Quatro grupos principais são identificados por Napolitano, ainda que cada um tenha sido em si mesmo bastante diversificado. Os liberais atuavam na imprensa e mídia corporativas, associações de profissionais liberais ou como proprietários e gestores da indústria cultural (gravadoras, editoras). Outro grupo era o dos comunistas, que orbitavam o Partido Comunista Brasileiro (PCB). Os adeptos da contracultura correspondiam a grupos de ação estética radical e artistas marcados pela busca de liberdade comportamental e experimentalismo estético. E finalmente, a “nova esquerda” surgida nos anos 1970, abarcaria diversas tendências, como os católicos progressistas, líderes comunitários e sindicais, militantes trotskistas e intelectuais socialistas acadêmicos.

“Na dança das cadeiras do baile cultural da resistência, as posições desses grandes grupos ora convergiam, ora divergiam, ora se complementavam, ora se anulavam”, escreve o professor. “Se os liberais eram os donos das corporações e empresas culturais, os comunistas e outros setores de esquerda forneciam quadros importantes para a produção de conteúdo dessas empresas. Os intelectuais e produtores culturais ligados à contracultura e à nova esquerda, por sua vez, desconfiavam do nacional-popular [defendido pelos comunistas] como eixo simbólico da resistência cultural, mas tendiam a dar peso diferenciado para o lugar da ‘cultura jovem’ ou da ‘cultura popular’ na construção de formas e valores críticos ao regime.”
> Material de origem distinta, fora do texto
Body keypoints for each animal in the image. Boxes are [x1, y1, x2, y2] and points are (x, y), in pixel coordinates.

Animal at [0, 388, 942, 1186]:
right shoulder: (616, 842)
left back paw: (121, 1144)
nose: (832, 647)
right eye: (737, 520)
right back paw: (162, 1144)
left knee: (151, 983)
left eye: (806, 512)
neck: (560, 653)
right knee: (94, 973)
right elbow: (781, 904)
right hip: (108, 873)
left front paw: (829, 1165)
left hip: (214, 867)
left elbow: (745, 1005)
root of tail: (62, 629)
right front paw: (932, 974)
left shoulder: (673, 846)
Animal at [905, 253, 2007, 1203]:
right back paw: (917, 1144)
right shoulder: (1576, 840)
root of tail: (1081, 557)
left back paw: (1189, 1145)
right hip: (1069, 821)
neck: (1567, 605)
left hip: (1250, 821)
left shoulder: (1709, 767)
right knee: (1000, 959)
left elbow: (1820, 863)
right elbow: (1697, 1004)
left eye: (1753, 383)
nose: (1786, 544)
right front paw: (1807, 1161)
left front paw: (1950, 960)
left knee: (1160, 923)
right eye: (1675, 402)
Para Napolitano, o saldo dessas aproximações e rupturas foi uma imagem idealizada da cultura de oposição, que ele procura questionar com o livro. “Na época, a cultura tanto uniu como desuniu as oposições, o que não diminui sua importância na educação sentimental e cívica de uma boa parte da sociedade brasileira que não se identificava com os valores da ditadura.”
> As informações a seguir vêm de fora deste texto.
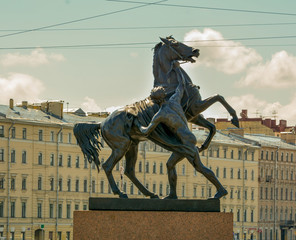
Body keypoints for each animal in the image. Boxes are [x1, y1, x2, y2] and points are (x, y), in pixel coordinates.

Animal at [73, 35, 238, 199]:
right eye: (175, 44)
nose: (195, 50)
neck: (169, 85)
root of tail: (101, 124)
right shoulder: (195, 107)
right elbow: (218, 97)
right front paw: (235, 119)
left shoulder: (192, 115)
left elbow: (212, 126)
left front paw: (203, 145)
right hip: (121, 147)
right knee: (108, 166)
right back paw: (120, 193)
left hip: (132, 146)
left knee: (129, 171)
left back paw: (150, 193)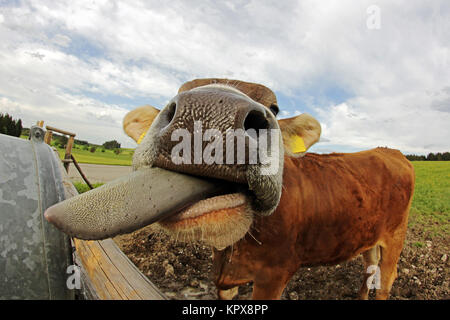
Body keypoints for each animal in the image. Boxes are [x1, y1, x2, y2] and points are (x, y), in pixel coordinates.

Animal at [45, 78, 414, 300]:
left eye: (275, 108)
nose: (210, 112)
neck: (234, 249)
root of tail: (391, 151)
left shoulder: (274, 276)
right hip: (367, 236)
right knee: (369, 269)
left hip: (396, 236)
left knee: (387, 278)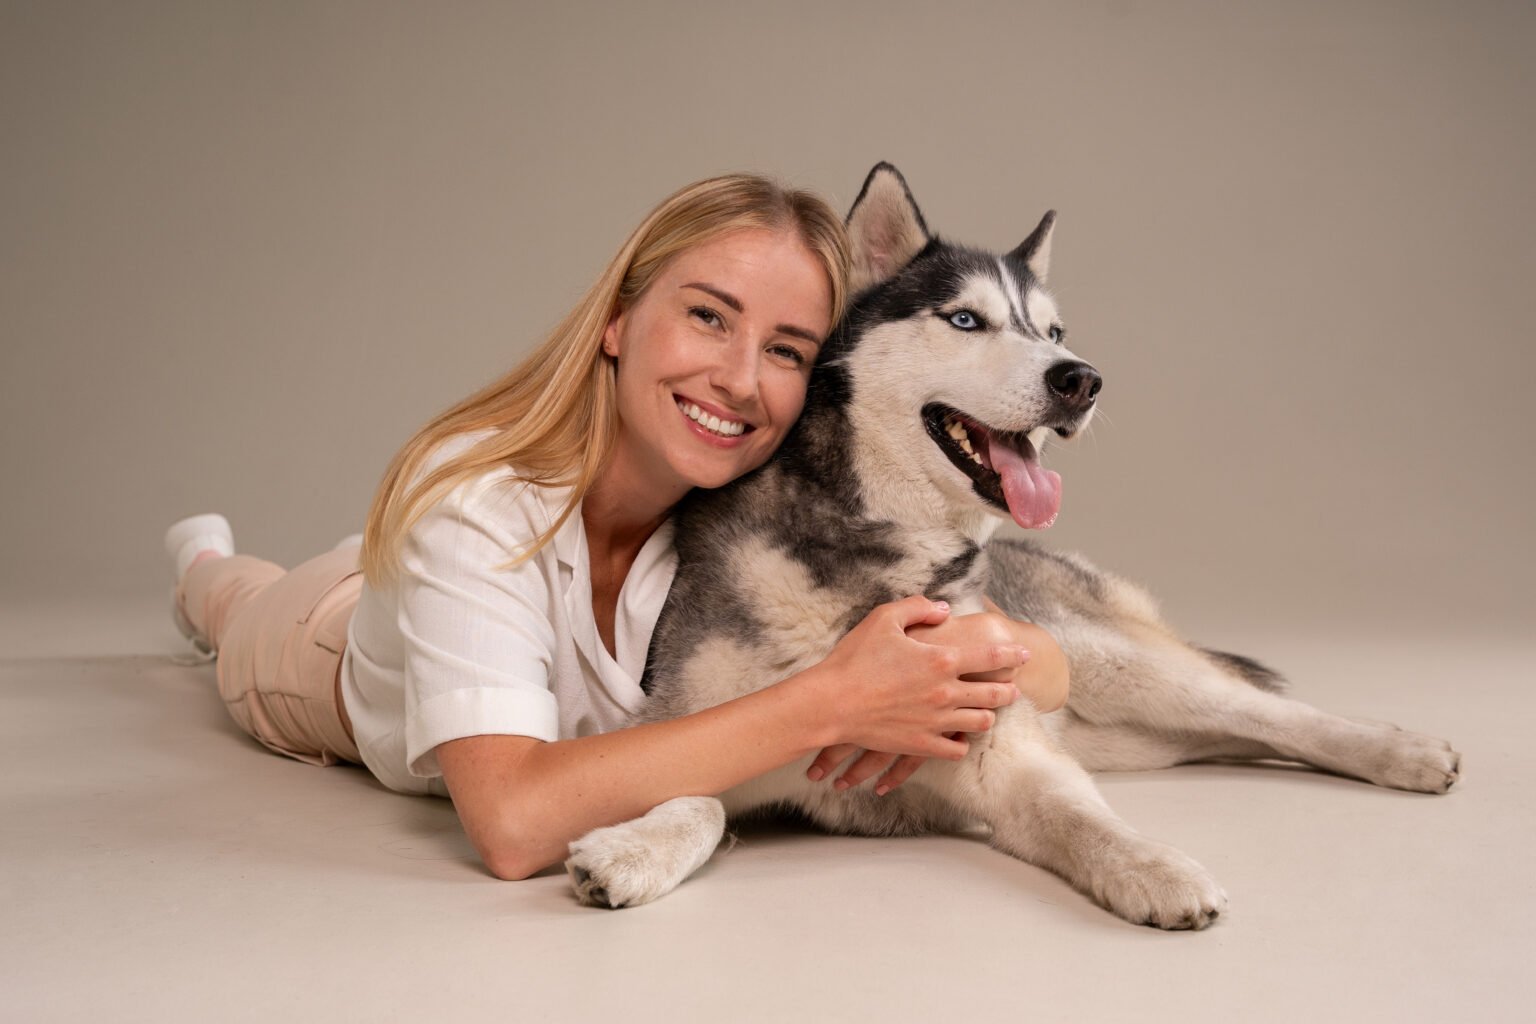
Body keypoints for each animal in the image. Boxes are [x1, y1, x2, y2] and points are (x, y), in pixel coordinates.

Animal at [559, 161, 1456, 927]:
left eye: (1054, 330)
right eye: (966, 319)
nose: (1081, 379)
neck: (880, 558)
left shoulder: (1008, 752)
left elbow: (1081, 817)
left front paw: (1154, 867)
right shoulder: (694, 727)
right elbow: (699, 797)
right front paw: (634, 847)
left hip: (1111, 662)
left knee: (1270, 711)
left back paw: (1401, 750)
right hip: (1126, 728)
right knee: (1234, 733)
E qual é o legado dessa educação sentimental e cívica? Comparando o Brasil de 2010, época em que o texto do livro foi composto, com a atualidade, Napolitano tem uma resposta ambígua para a questão.
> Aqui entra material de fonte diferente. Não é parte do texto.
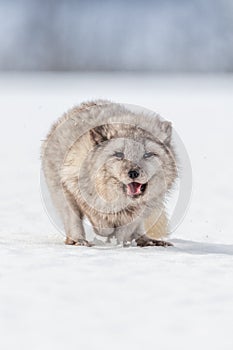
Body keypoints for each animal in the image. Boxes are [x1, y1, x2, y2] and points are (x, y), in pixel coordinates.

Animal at [41, 100, 177, 247]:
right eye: (119, 154)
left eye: (147, 154)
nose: (133, 173)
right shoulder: (73, 183)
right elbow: (100, 221)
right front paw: (106, 232)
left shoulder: (143, 208)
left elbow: (126, 229)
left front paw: (120, 240)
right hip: (63, 196)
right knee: (73, 222)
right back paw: (79, 241)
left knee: (138, 231)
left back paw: (147, 241)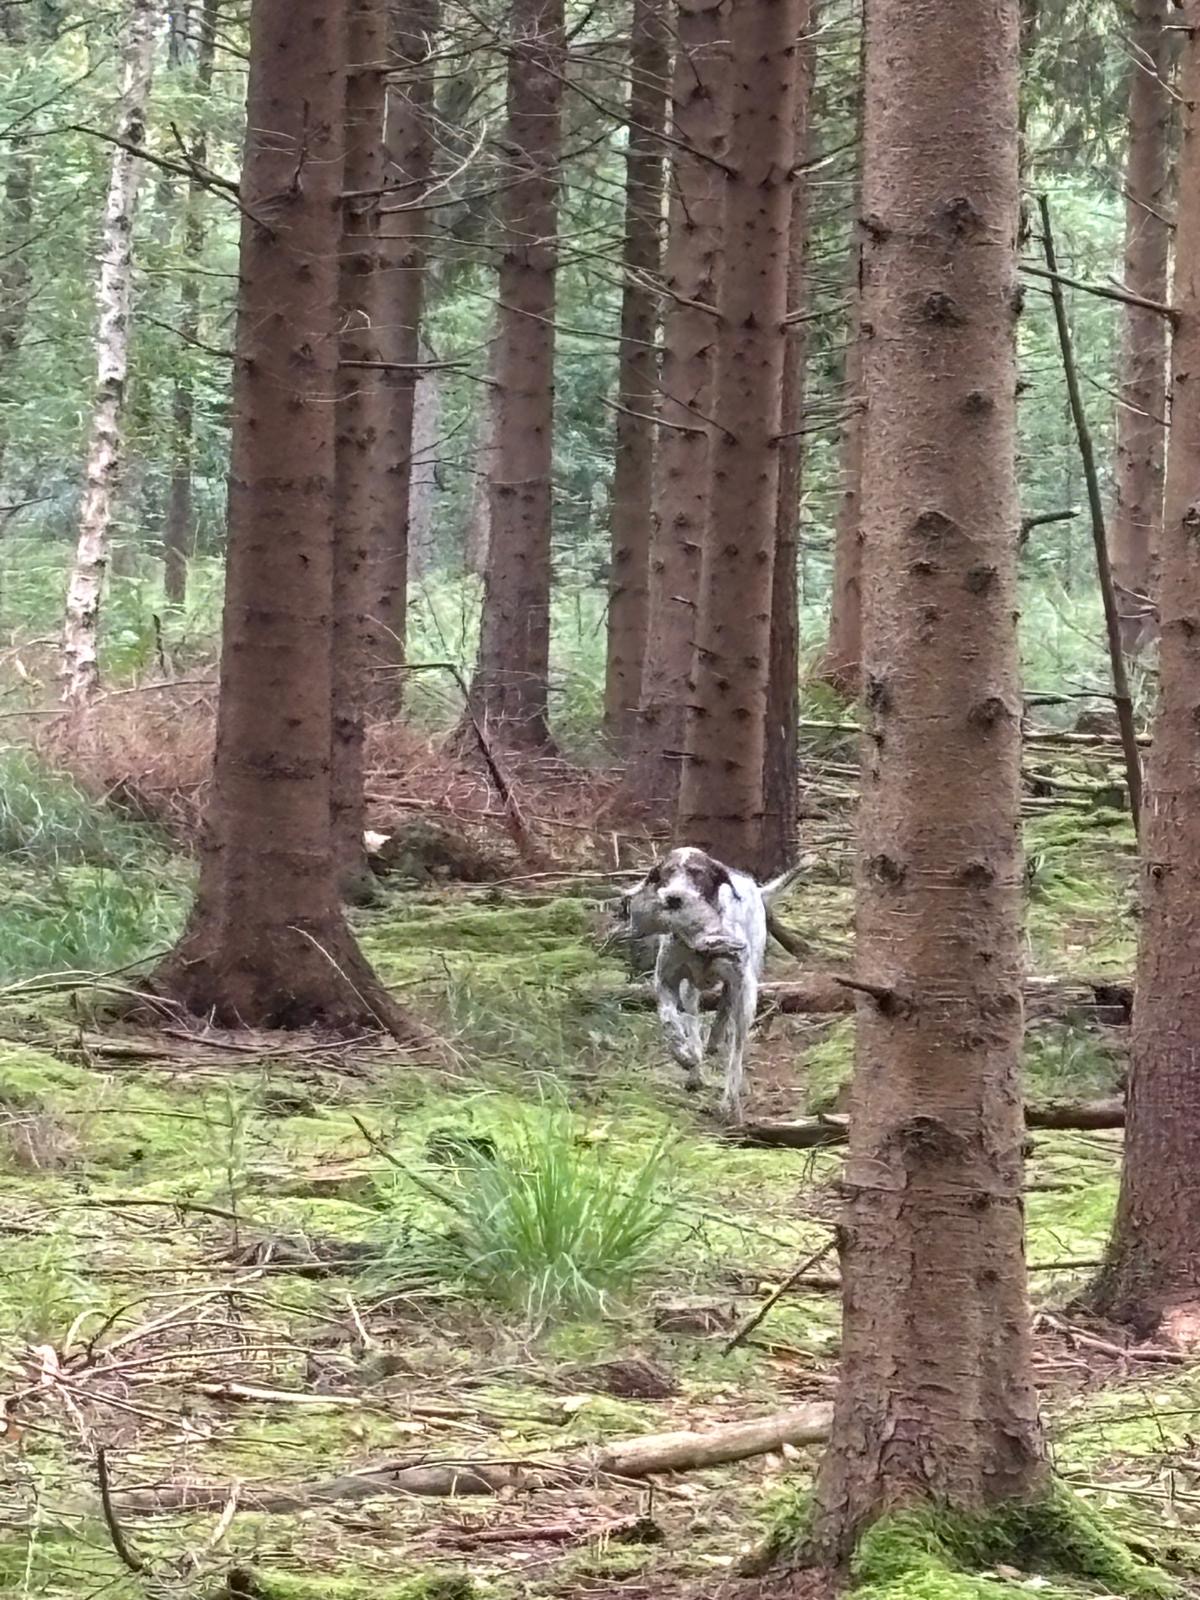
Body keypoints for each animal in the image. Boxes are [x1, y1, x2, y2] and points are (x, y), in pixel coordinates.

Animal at [620, 846, 802, 1122]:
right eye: (668, 872)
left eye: (697, 873)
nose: (674, 898)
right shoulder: (666, 983)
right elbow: (669, 1023)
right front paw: (682, 1054)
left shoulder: (741, 986)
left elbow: (733, 1051)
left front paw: (730, 1099)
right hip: (691, 993)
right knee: (696, 1027)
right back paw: (697, 1065)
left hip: (745, 995)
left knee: (733, 1039)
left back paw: (729, 1092)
“No hiato de tempo de sete anos, percebi o quanto o Brasil mudou, rompendo com certas formas de lembrar a ditadura e com o legado da cultura de resistência nela forjada. Ou, pior, percebi o quanto o Brasil não mudou em relação ao passado mais arcaico, dilapidando a herança democrática contida na própria ideia de resistência política e cultural.”
Coração Civil – A Vida Cultural Brasileira sob o Regime Militar (1964-1985), de Marcos Napolitano, Editora Intermeios, 398 páginas, R$ 60,00.